Direito penal. Princípio da autonomia de vontade. Princípio da proporcionalidade. Constitucionalidade da criminalização do uso ou do porte para uso próprio. *

Tribunal Constitucional Federal Alemão BVerfGE 90, 145 j. 09.03.1993

Submeteu-se à Corte procedimento para se declarar se as disposições penais da Lei de Substâncias Entorpecentes alemã (Lei de 28 de julho de 1981 e posteriores alterações) seria compatível com a Constituição, especificamente em relação às penas de prisão para as várias formas de transação ilegal envolvendo produtos canabinoides.

### [EXTRATO DE DADOS]
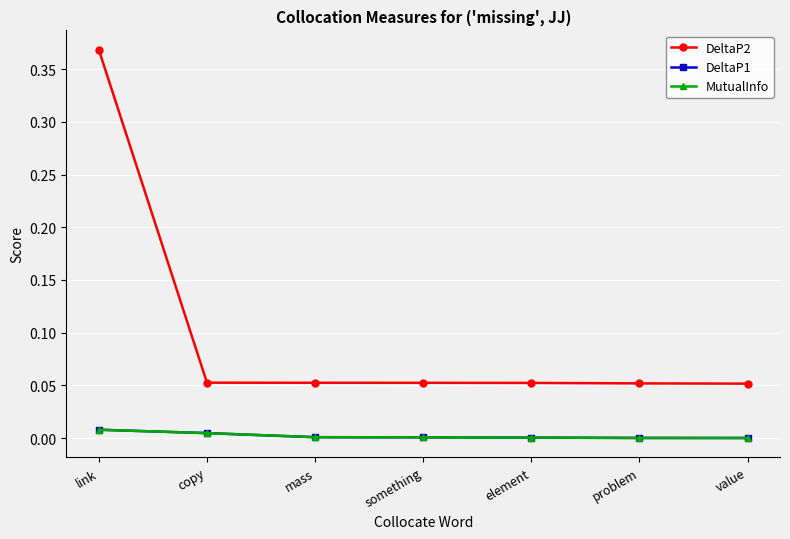

How many lines are shown in the chart?

3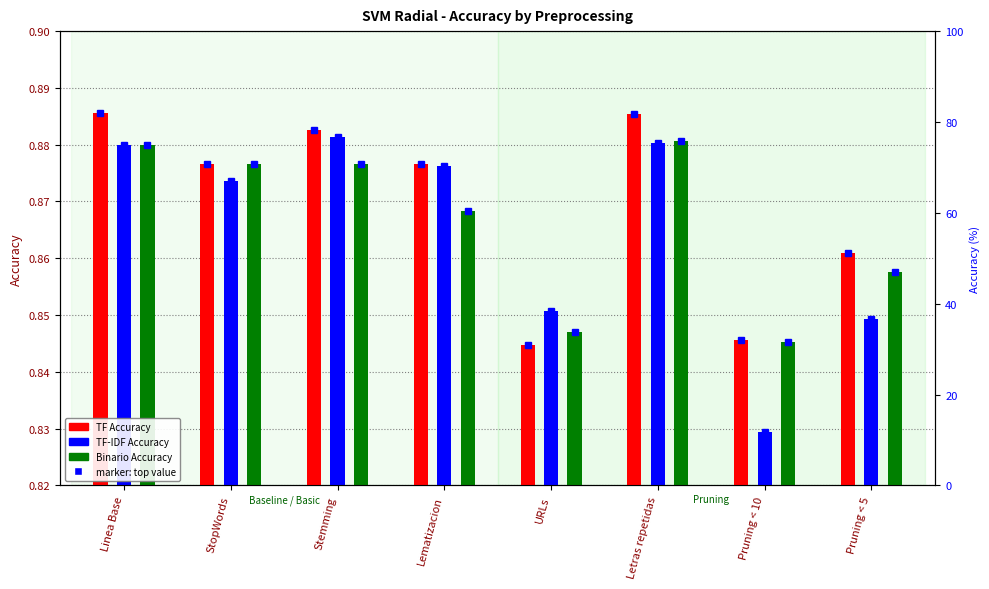

What is the approximate value of Binario Accuracy at URLs?

0.8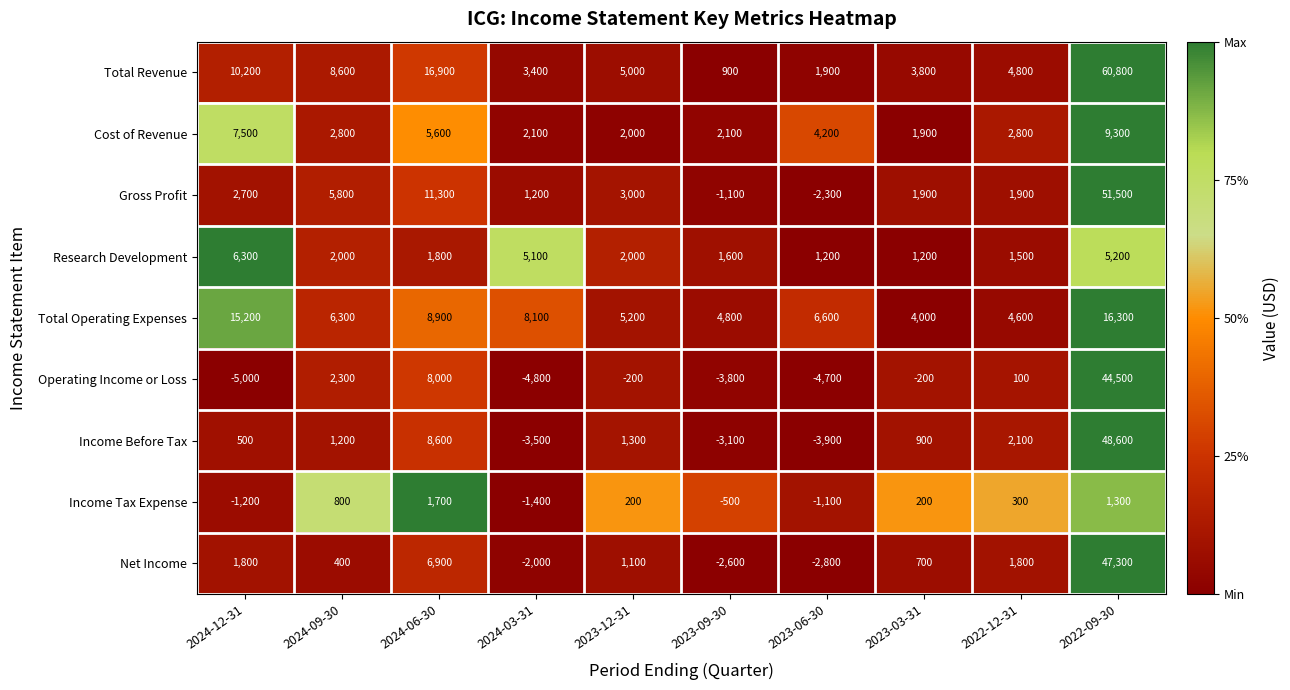

What is the difference between the maximum and minimum values in the Research Development series?

5100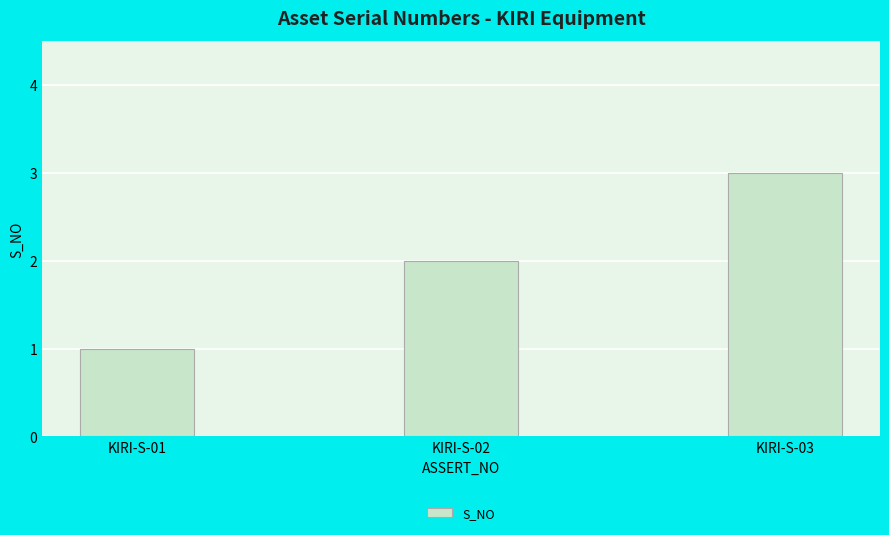

How many categories are shown in the chart?

3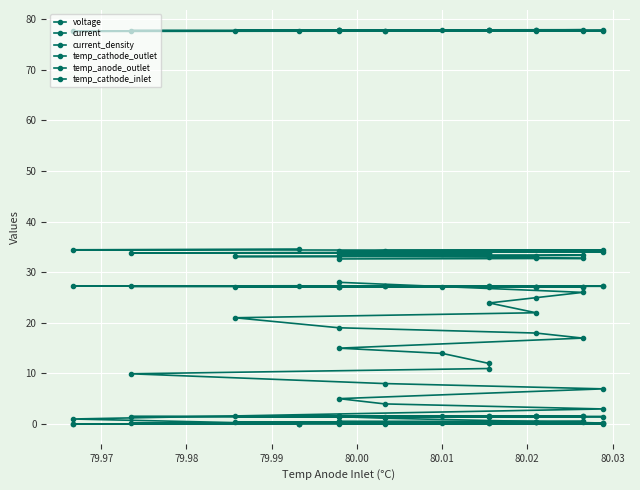

Is it true that temp_anode_outlet equals 53.8 at 15?

False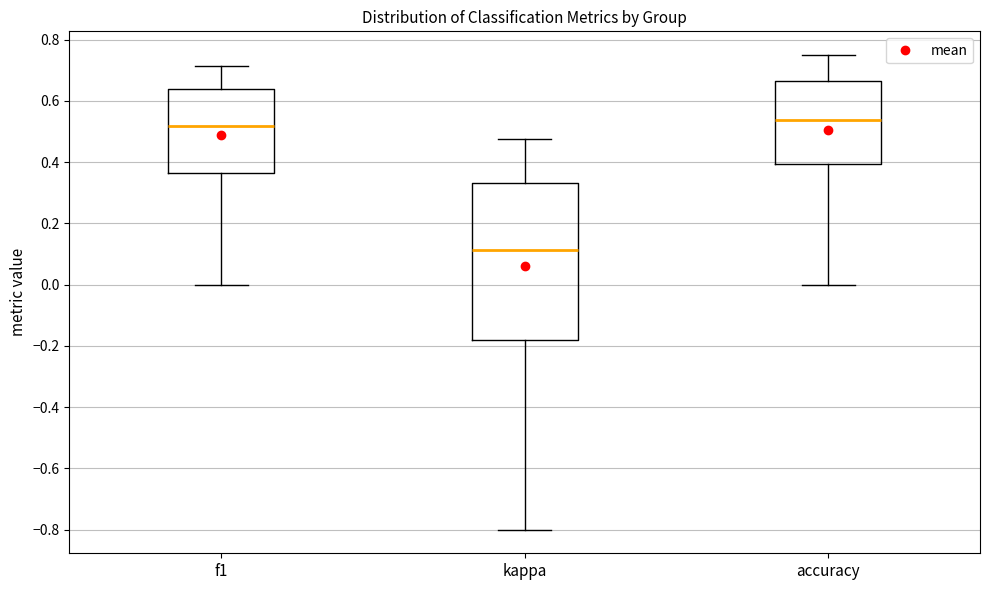

Which box is the tallest, from its lower edge to its upper edge?

kappa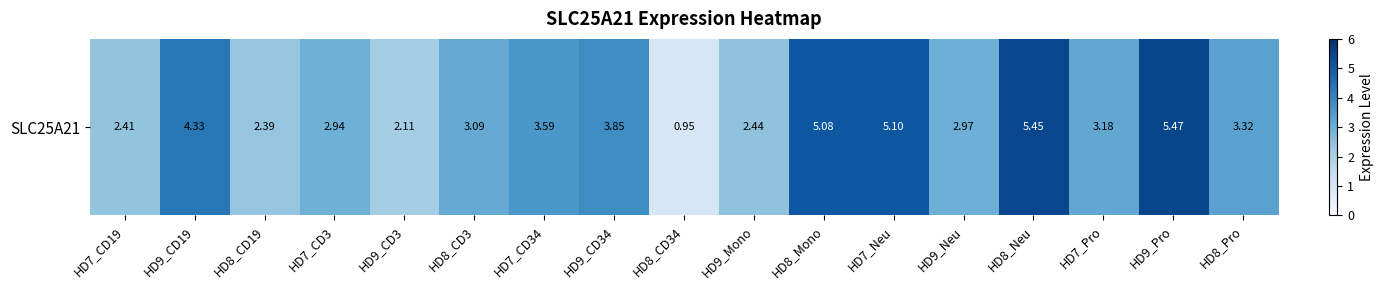

What is the difference between the values at HD9_CD3 and HD7_CD19?

0.3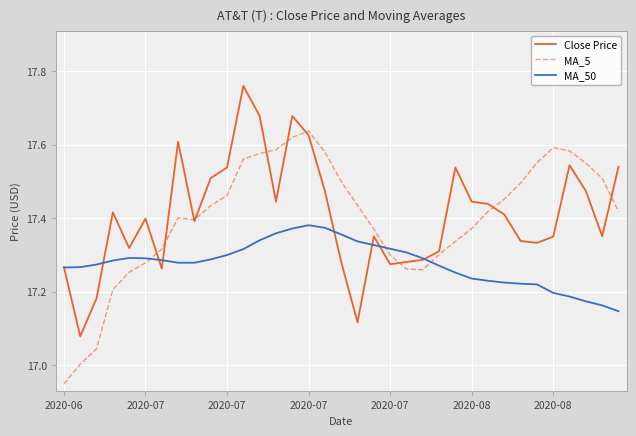

After their last crossing, which series has the higher values: MA_5 or MA_50?

MA_5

### [REQUISITOS DA TAREFA]
A. Responda às perguntas abaixo com base no trecho sobre a decisão do Tribunal Constitucional Federal Alemão.
(i) Quais dois princípios aparecem no título?
(ii) Em que data a decisão foi julgada?
(iii) De qual lei alemã eram as disposições penais submetidas à Corte?
B. Imprima, sem nenhuma alteração, a parte do trecho sobre a decisão do tribunal alemão que vai de "Submeteu-se à Corte" até "envolvendo produtos canabinoides.".
Os dados provêm de uma fonte diferente da do trecho.

### [RESULTADOS ESPERADOS]
A.
(i) O princípio da autonomia de vontade e o princípio da proporcionalidade.
(ii) Em 09.03.1993.
(iii) Da Lei de Substâncias Entorpecentes alemã (Lei de 28 de julho de 1981 e posteriores alterações).

B.
Submeteu-se à Corte procedimento para se declarar se as disposições penais da Lei de Substâncias Entorpecentes alemã (Lei de 28 de julho de 1981 e posteriores alterações) seria compatível com a Constituição, especificamente em relação às penas de prisão para as várias formas de transação ilegal envolvendo produtos canabinoides.